- _Extrait de page_:
Vacheron Constantin - Pour l’Amour des Métiers d’Arts

Datant de 1755, Vacheron Constantin n’a pas attendu que les métiers d’art, le style intemporel et l’importance des collectionneurs soient sur toutes les lèvres pour s’y intéresser. Ces composantes font partie intégrante de l’ADN de la marque…depuis toujours. Plongée dans les coulisses de l’une des manufactures horlogères les plus iconiques.

Par Benjamin Teisseire
Contributeur

Toute l’équipe Watchonista arrive enjouée par ce matin automnal devant le superbe bâtiment de Bernard Tschumi. Les courbes douces d’acier extérieures sont renforcées par le côté chaleureux du bois de l’intérieur. L’ambiance est feutrée, calme…mais nous sommes excités comme des enfants car nous allons passer la journée au coeur de Vacheron Constantin. En commençant par l’atelier des Métiers d’Art.

- _Données fournies_:

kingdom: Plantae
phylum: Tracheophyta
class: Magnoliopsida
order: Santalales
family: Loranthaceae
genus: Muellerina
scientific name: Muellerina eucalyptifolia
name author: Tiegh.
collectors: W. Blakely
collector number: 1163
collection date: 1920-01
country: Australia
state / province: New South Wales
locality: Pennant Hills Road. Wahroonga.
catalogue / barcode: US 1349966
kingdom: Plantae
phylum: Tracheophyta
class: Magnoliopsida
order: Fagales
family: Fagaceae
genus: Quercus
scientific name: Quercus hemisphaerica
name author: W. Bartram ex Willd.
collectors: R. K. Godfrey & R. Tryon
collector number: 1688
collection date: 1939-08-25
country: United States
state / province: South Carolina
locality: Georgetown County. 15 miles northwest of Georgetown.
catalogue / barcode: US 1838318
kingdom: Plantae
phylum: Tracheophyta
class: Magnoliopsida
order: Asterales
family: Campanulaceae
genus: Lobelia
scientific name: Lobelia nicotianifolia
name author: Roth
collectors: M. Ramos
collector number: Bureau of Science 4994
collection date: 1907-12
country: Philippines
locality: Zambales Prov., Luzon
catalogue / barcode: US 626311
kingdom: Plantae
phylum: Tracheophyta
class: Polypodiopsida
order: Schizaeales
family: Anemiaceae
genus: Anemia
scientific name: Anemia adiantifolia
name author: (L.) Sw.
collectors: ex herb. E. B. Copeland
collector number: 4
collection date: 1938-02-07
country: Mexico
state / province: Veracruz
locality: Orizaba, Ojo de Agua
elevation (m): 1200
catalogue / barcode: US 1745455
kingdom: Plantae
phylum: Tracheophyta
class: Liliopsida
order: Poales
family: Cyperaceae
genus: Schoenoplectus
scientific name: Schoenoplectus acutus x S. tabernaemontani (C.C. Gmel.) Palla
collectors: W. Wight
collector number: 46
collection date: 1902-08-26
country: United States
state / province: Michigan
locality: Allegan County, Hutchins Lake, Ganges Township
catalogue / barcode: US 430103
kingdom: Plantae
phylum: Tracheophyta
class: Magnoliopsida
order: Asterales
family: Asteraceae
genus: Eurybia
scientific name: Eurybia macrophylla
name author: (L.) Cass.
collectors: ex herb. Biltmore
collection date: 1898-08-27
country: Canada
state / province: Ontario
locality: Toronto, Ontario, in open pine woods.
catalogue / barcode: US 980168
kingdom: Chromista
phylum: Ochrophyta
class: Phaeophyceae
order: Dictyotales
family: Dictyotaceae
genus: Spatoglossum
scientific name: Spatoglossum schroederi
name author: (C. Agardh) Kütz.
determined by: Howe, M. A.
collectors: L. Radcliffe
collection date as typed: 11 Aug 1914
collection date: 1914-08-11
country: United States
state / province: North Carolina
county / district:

- _Série d'exercices_:
1) Recopiez mot pour mot le passage de l'extrait sur Vacheron Constantin qui s'ouvre sur les mots "Toute l’équipe Watchonista" et se clôt sur "des Métiers d’Art.".
2) Veuillez convertir en CSV à deux colonnes, nommées champ et valeur, la partie des enregistrements qui s'ouvre sur la ligne contenant "collection date: 1939-08-25" et se clôt sur celle contenant "collector number: Bureau of Science 4994", les deux incluses. Produisez une ligne CSV par ligne d'enregistrement, chaque champ entre guillemets et les sauts de ligne remplacés par des espaces.
Le texte et les enregistrements sont indépendants l'un de l'autre.

- _Corrigés par exercice_:
1)
Toute l’équipe Watchonista arrive enjouée par ce matin automnal devant le superbe bâtiment de Bernard Tschumi. Les courbes douces d’acier extérieures sont renforcées par le côté chaleureux du bois de l’intérieur. L’ambiance est feutrée, calme…mais nous sommes excités comme des enfants car nous allons passer la journée au coeur de Vacheron Constantin. En commençant par l’atelier des Métiers d’Art.

2)
champ,valeur
"collection date:","1939-08-25"
"country:","United States"
"state / province:","South Carolina"
"locality:","Georgetown County. 15 miles northwest of Georgetown."
"catalogue / barcode:","US 1838318"
"kingdom:","Plantae"
"phylum:","Tracheophyta"
"class:","Magnoliopsida"
"order:","Asterales"
"family:","Campanulaceae"
"genus:","Lobelia"
"scientific name:","Lobelia nicotianifolia"
"name author:","Roth"
"collectors:","M. Ramos"
"collector number:","Bureau of Science 4994"